The New York Civil Liberties Union filed a lawsuit in 2012 against the practice in private apartment buildings, alleging that it violates residents’ constitutional rights and disproportionately impacts racial minorities.

Bratton defended the vertical patrols in his press conference, declaring it an “essential part of policing” and claiming that “People in those developments want us there.” The practice has continued unabated under the administration of Mayor Bill de Blasio, a Democrat hailed as a “progressive” alternative to the widely hated policies of the previous mayor, billionaire businessman Michael Bloomberg.

By mid-June, there were more than 94,000 vertical patrols carried out this year by the NYPD. A month later, after hinting at a move toward more patrols at an awards ceremony hosted by Al Sharpton, de Blasio announced $21.4 million to shift an additional 200 police officers from desk jobs to vertical patrols.
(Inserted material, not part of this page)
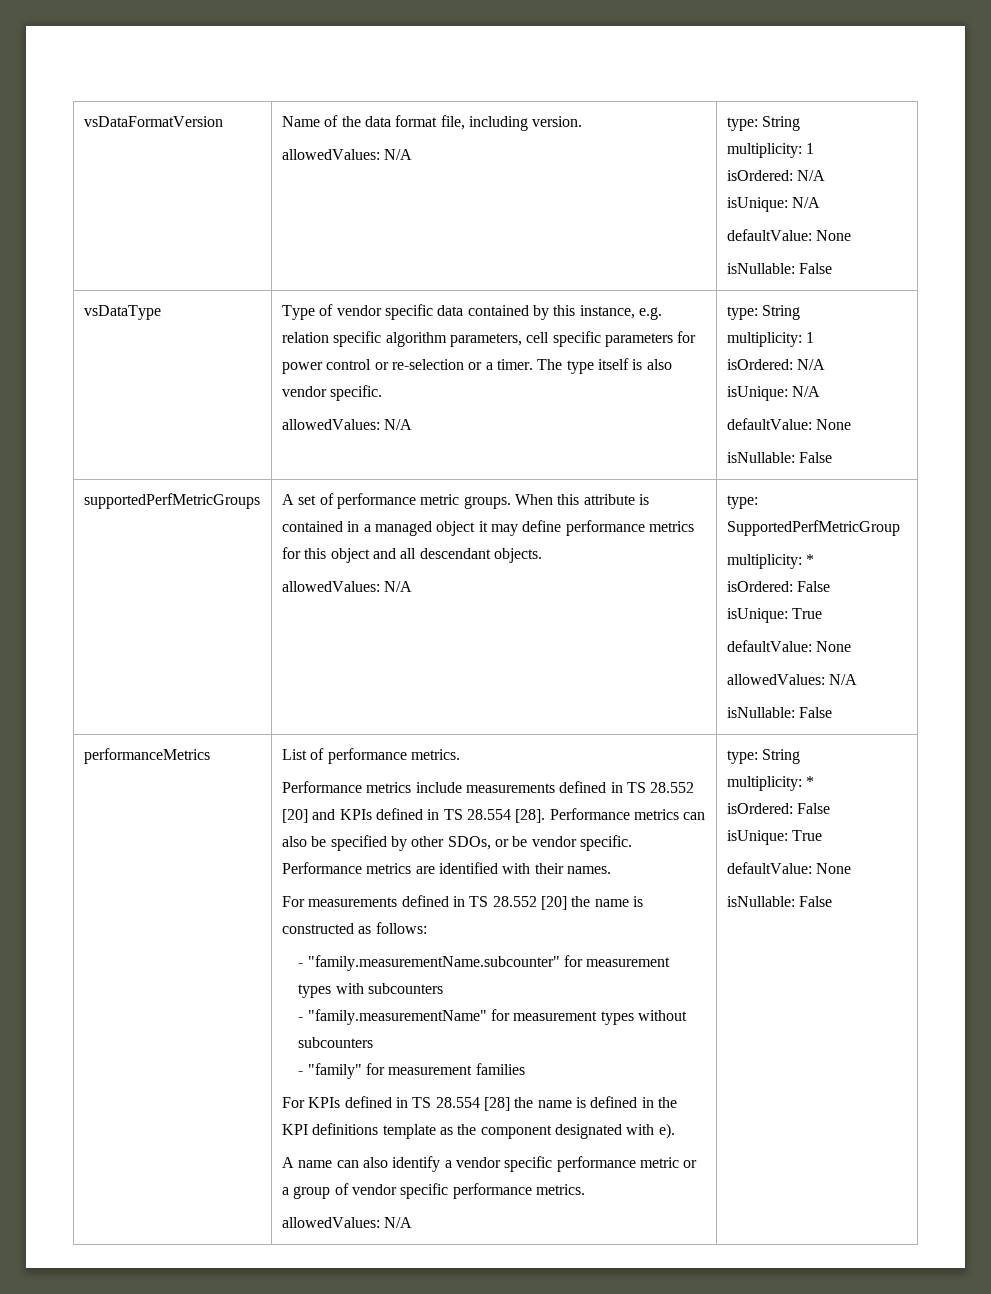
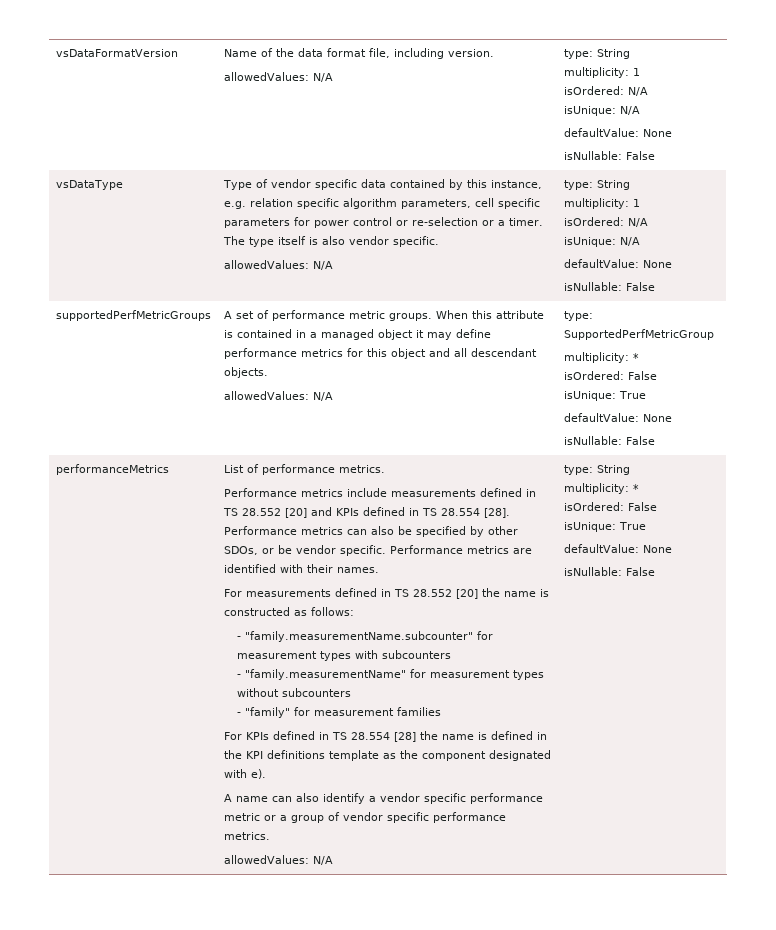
[726,674,858,685] // allowedValues: N/A -> (672, 418) none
The NYPD is already notorious for its “stop-and-frisk” program, in which officers stopped and searched hundreds of thousands of people on the street every year, most of them minority youth, without any probable cause. This July, Staten Island resident Eric Garner died of a heart attack in police custody after officers tackled him to the ground and placed him in a chokehold. Last month, three of the top officials at Rikers Island, the city’s primary jail, resigned amid a scandal over widespread brutality and torture meted out by guards against prisoners.

De Blasio also addressed the killing of Gurley in a press conference Friday in which he portrayed the shooting as a “tragic” event for which nobody bore any obvious responsibility. “On a very human level, we lost a life today,” de Blasio told reporters, “But it does appear to have been a very tragic accident.” He said nothing about whether Liang would be charged, only mentioning that he had had his badge and gun taken away and was placed on “modified duty,” and that “there’s going to be a full investigation, to say the least.”
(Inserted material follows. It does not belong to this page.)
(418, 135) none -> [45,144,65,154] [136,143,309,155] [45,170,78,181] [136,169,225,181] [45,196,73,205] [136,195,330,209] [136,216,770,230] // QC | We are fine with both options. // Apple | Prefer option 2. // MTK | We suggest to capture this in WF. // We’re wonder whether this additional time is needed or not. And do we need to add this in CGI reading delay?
De Blasio attempted to deflect comparisons between Gurley’s murder and the deaths of Michael Brown and Staten Island resident Eric Garner this summer. “I think the public is discerning that each incident is different,” de Blasio said. “What happened in Ferguson is different than what happened on Staten Island, and is different from what happened in Brooklyn.… I don’t think it’s necessarily right to connect the dots and say ‘oh, all of these things are of the exact same piece.’ ”

Were it not for the events in Ferguson, Missouri, New York City would almost certainly be the main focus of widespread opposition to police brutality in the United States.